◆ **Given exercise**: Could you output every line of the material below as a numbered list, omitting blank lines and leaving the pictures out?

Data items
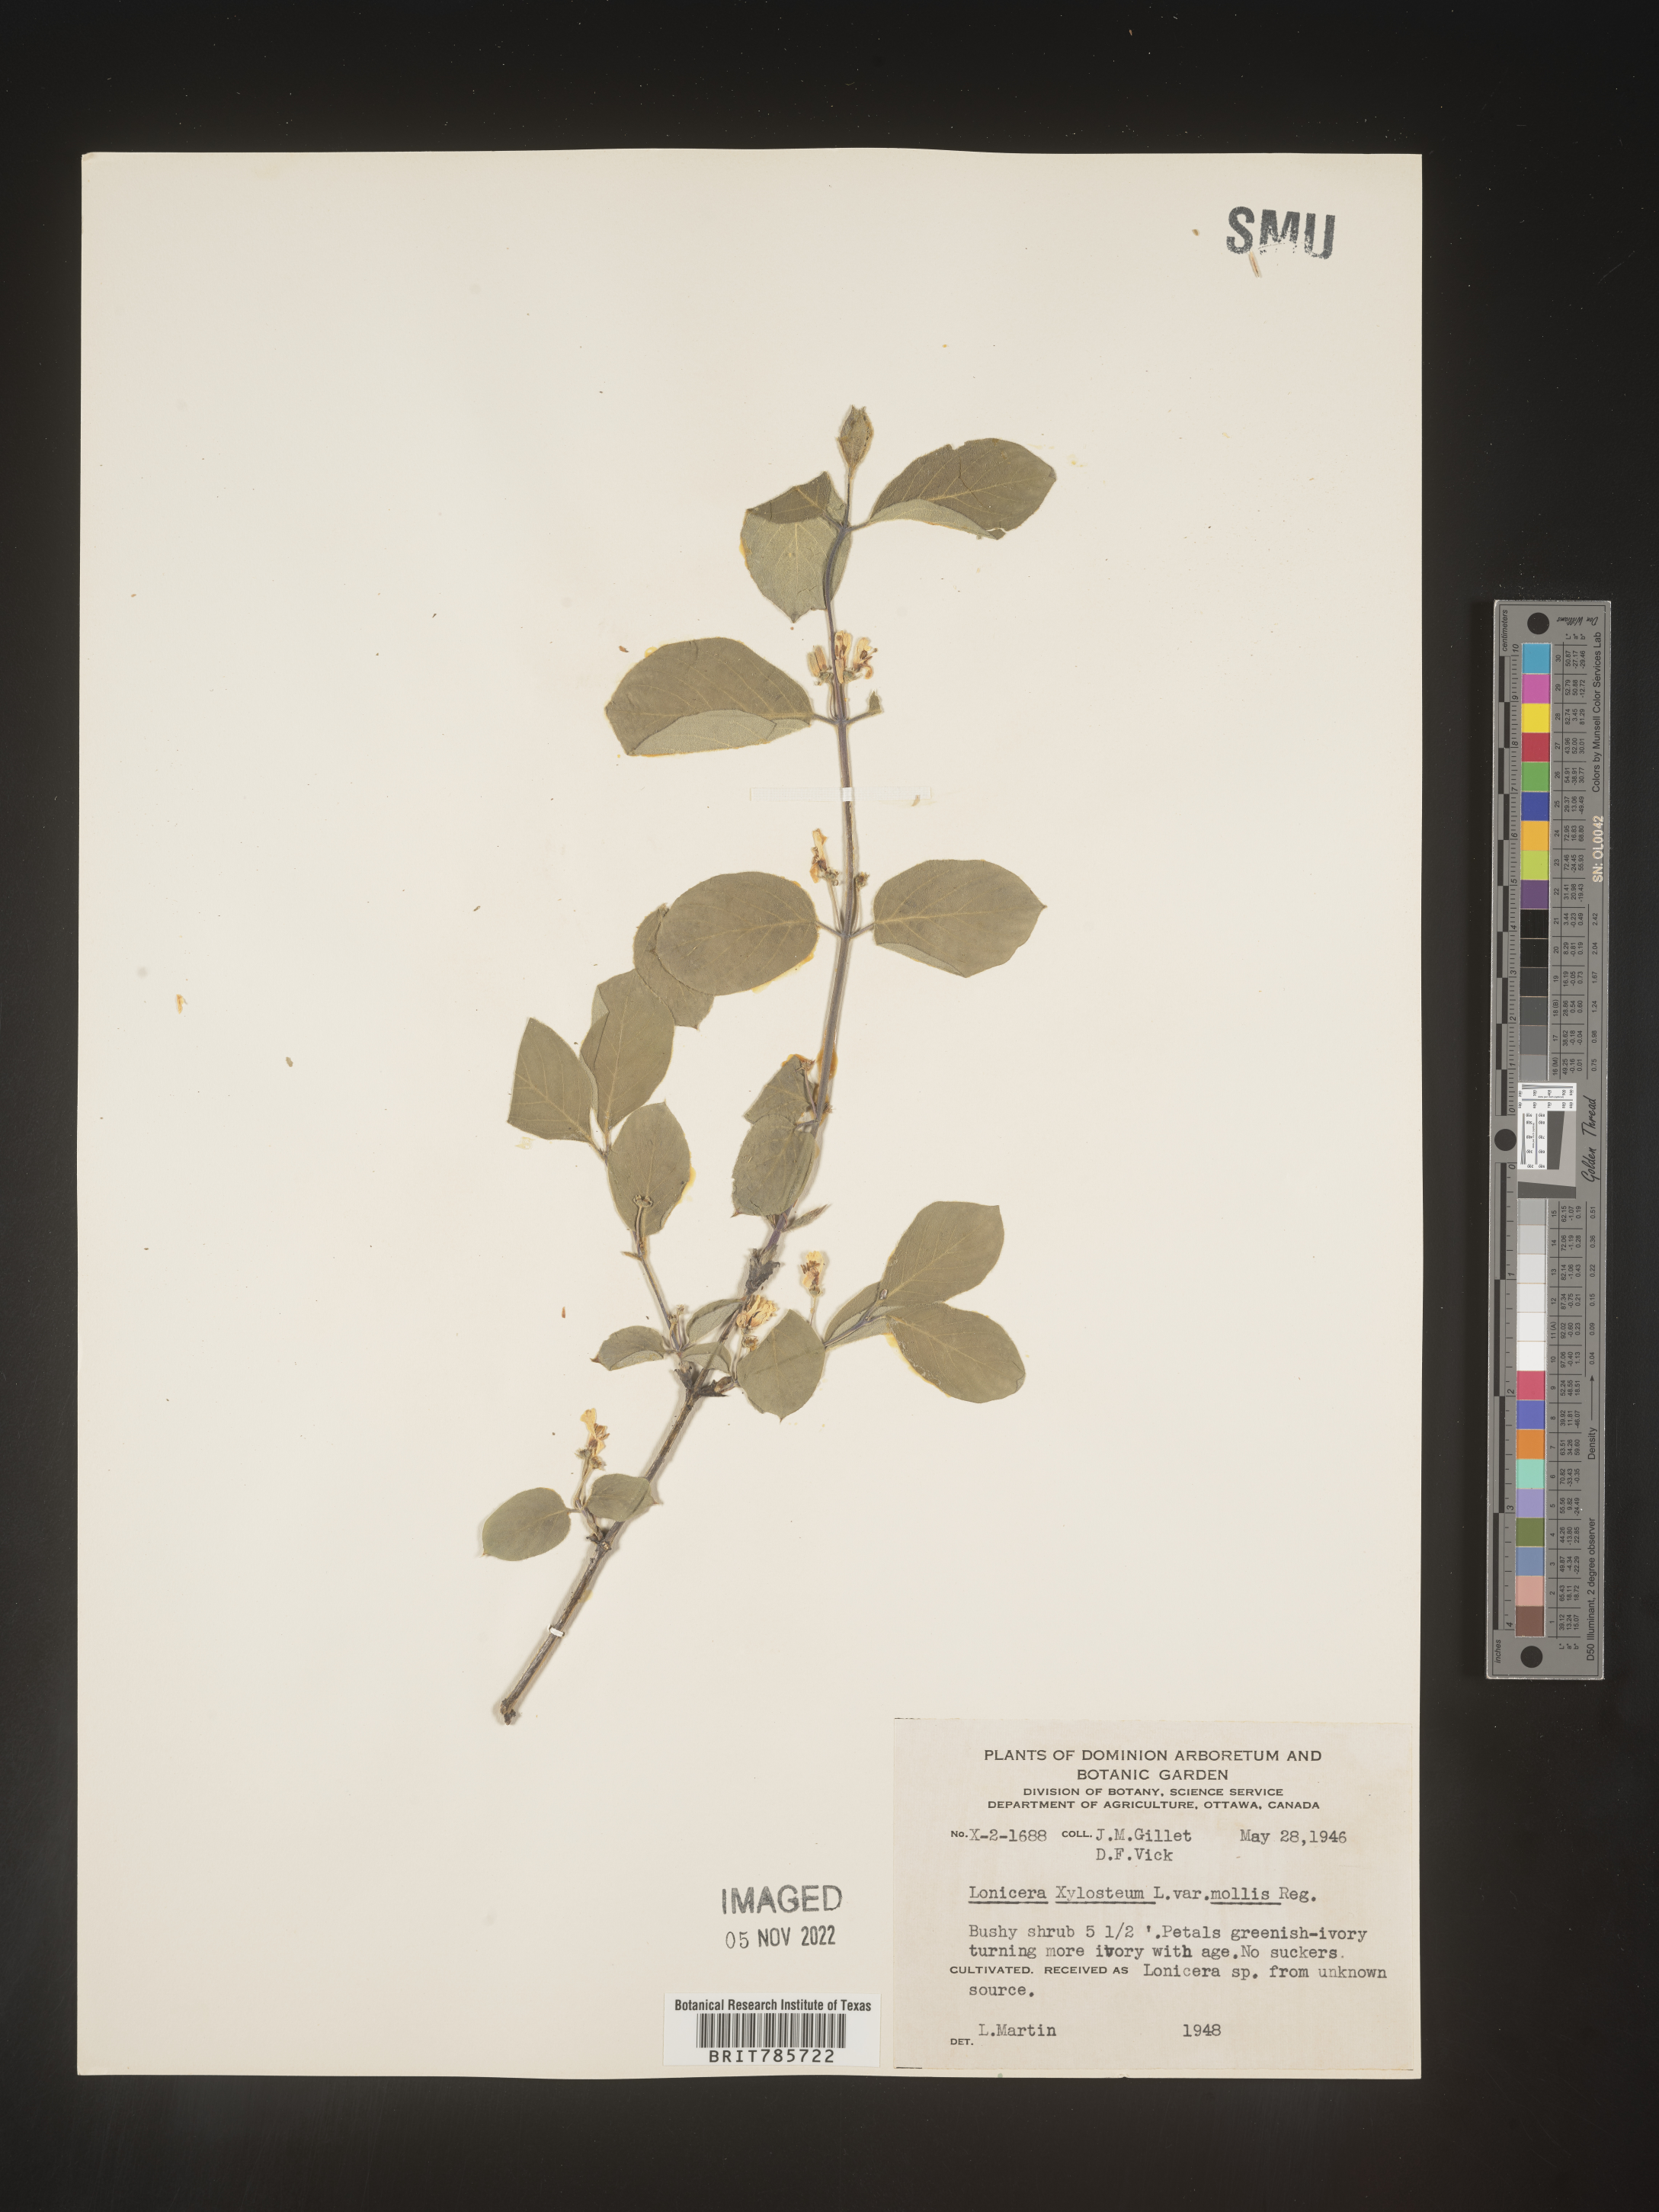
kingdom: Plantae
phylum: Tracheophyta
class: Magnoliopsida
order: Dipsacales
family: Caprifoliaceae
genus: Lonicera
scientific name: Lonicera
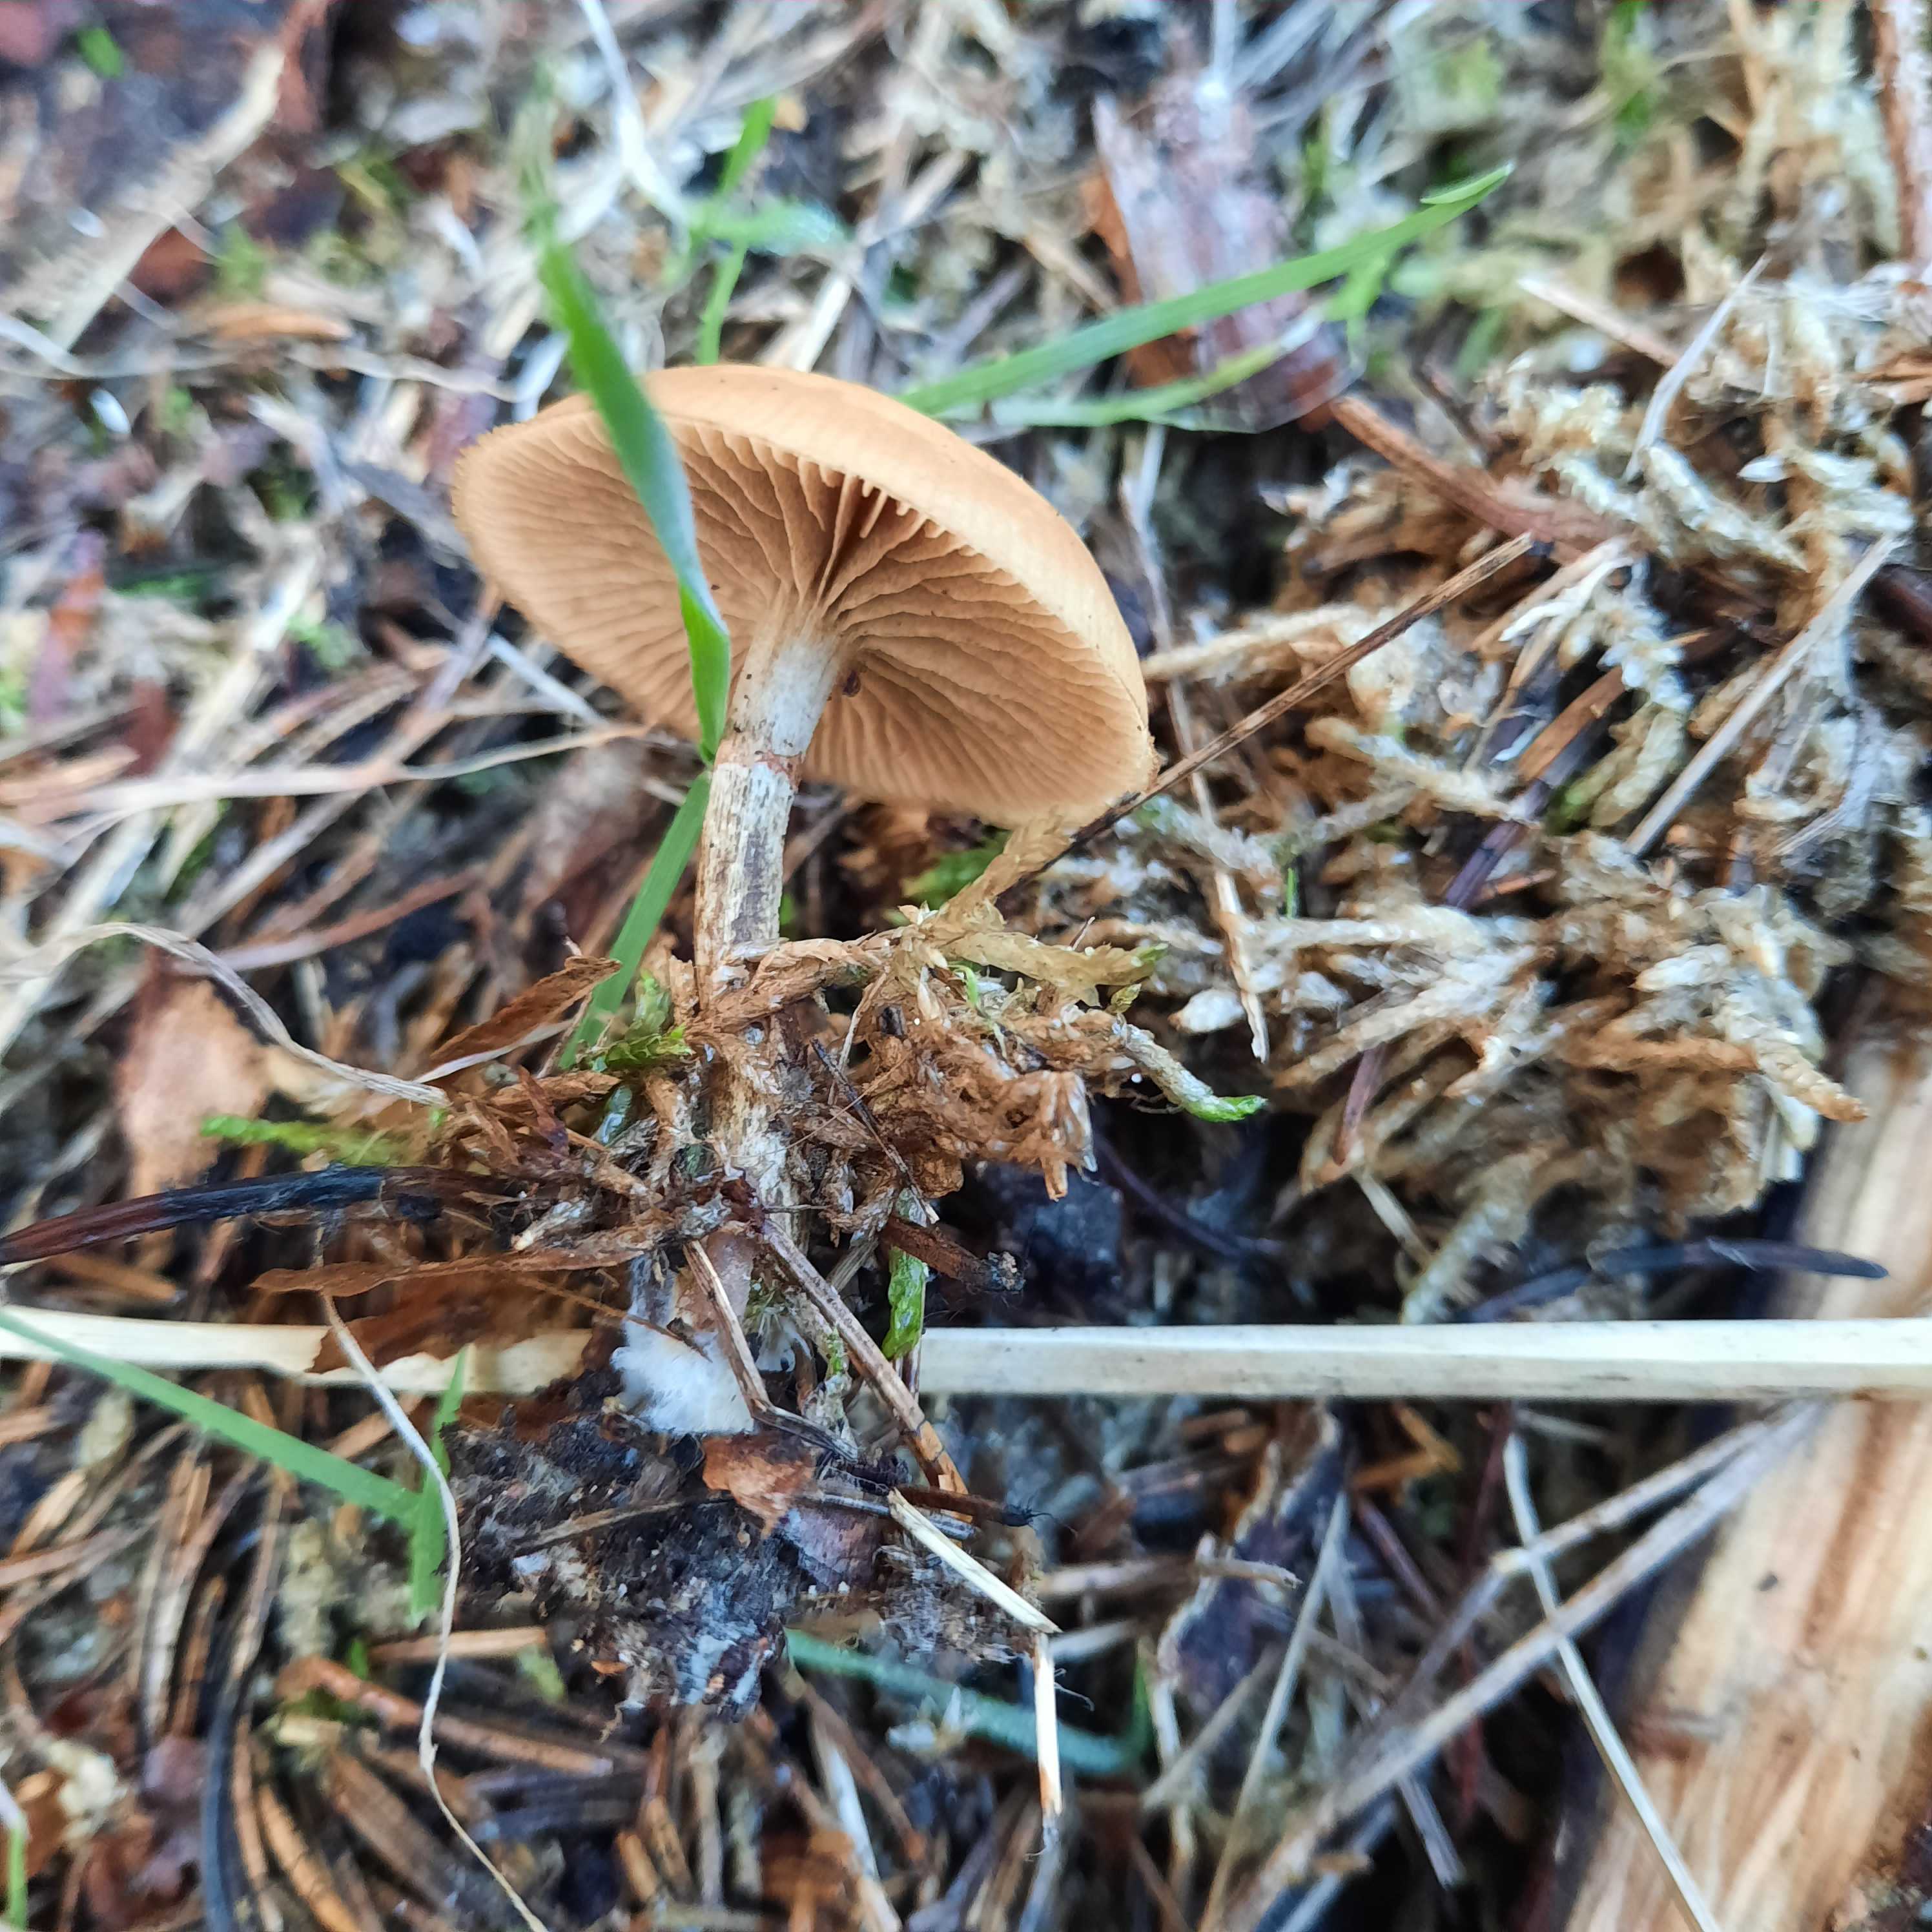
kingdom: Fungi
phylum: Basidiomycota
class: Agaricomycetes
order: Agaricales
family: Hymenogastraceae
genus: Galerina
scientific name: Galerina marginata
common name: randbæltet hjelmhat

◆ **Output for this exercise**:
1. kingdom: Plantae
2. phylum: Tracheophyta
3. class: Magnoliopsida
4. order: Dipsacales
5. family: Caprifoliaceae
6. genus: Lonicera
7. scientific name: Lonicera
8. kingdom: Fungi
9. phylum: Basidiomycota
10. class: Agaricomycetes
11. order: Agaricales
12. family: Hymenogastraceae
13. genus: Galerina
14. scientific name: Galerina marginata
15. common name: randbæltet hjelmhat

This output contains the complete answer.